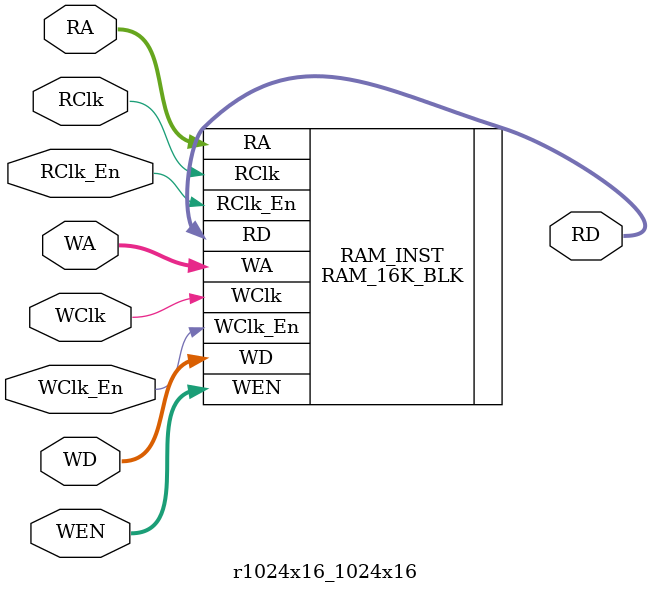
<source format=v>
module r1024x16_1024x16 (WA,RA,WD,WClk,RClk,WClk_En,RClk_En,WEN,RD);

input [9:0] WA;
input [9:0] RA;
input WClk,RClk;
input WClk_En,RClk_En;
input [1:0] WEN;
input [15:0] WD;
output [15:0] RD;

parameter [16383:0] INIT = 16384'b0;
parameter INIT_FILE="init_1024x16.hex";	

parameter addr_int = 10 ;
parameter data_depth_int = 1024;
parameter data_width_int = 16;
parameter wr_enable_int = 2;
parameter reg_rd_int = 0;


RAM_16K_BLK #(.addr_int(addr_int),.data_depth_int(data_depth_int),.data_width_int(data_width_int),.wr_enable_int(wr_enable_int),.reg_rd_int(reg_rd_int),
			  .INIT(INIT),.INIT_FILE(INIT_FILE)
			  )
RAM_INST (	.WA(WA),
			.RA(RA),
			.WD(WD),
			.WClk(WClk),
			.RClk(RClk),
			.WClk_En(WClk_En),
			.RClk_En(RClk_En),
			.WEN(WEN),
			.RD(RD)
			);
endmodule


</source>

• [ASSIGNED TASK] Transcribe each entry above without alteration, but keep the pictures out.

• [EXERCISE OUTPUT]
<source format=v>
module r1024x16_1024x16 (WA,RA,WD,WClk,RClk,WClk_En,RClk_En,WEN,RD);

input [9:0] WA;
input [9:0] RA;
input WClk,RClk;
input WClk_En,RClk_En;
input [1:0] WEN;
input [15:0] WD;
output [15:0] RD;

parameter [16383:0] INIT = 16384'b0;
parameter INIT_FILE="init_1024x16.hex";	

parameter addr_int = 10 ;
parameter data_depth_int = 1024;
parameter data_width_int = 16;
parameter wr_enable_int = 2;
parameter reg_rd_int = 0;


RAM_16K_BLK #(.addr_int(addr_int),.data_depth_int(data_depth_int),.data_width_int(data_width_int),.wr_enable_int(wr_enable_int),.reg_rd_int(reg_rd_int),
			  .INIT(INIT),.INIT_FILE(INIT_FILE)
			  )
RAM_INST (	.WA(WA),
			.RA(RA),
			.WD(WD),
			.WClk(WClk),
			.RClk(RClk),
			.WClk_En(WClk_En),
			.RClk_En(RClk_En),
			.WEN(WEN),
			.RD(RD)
			);
endmodule


</source>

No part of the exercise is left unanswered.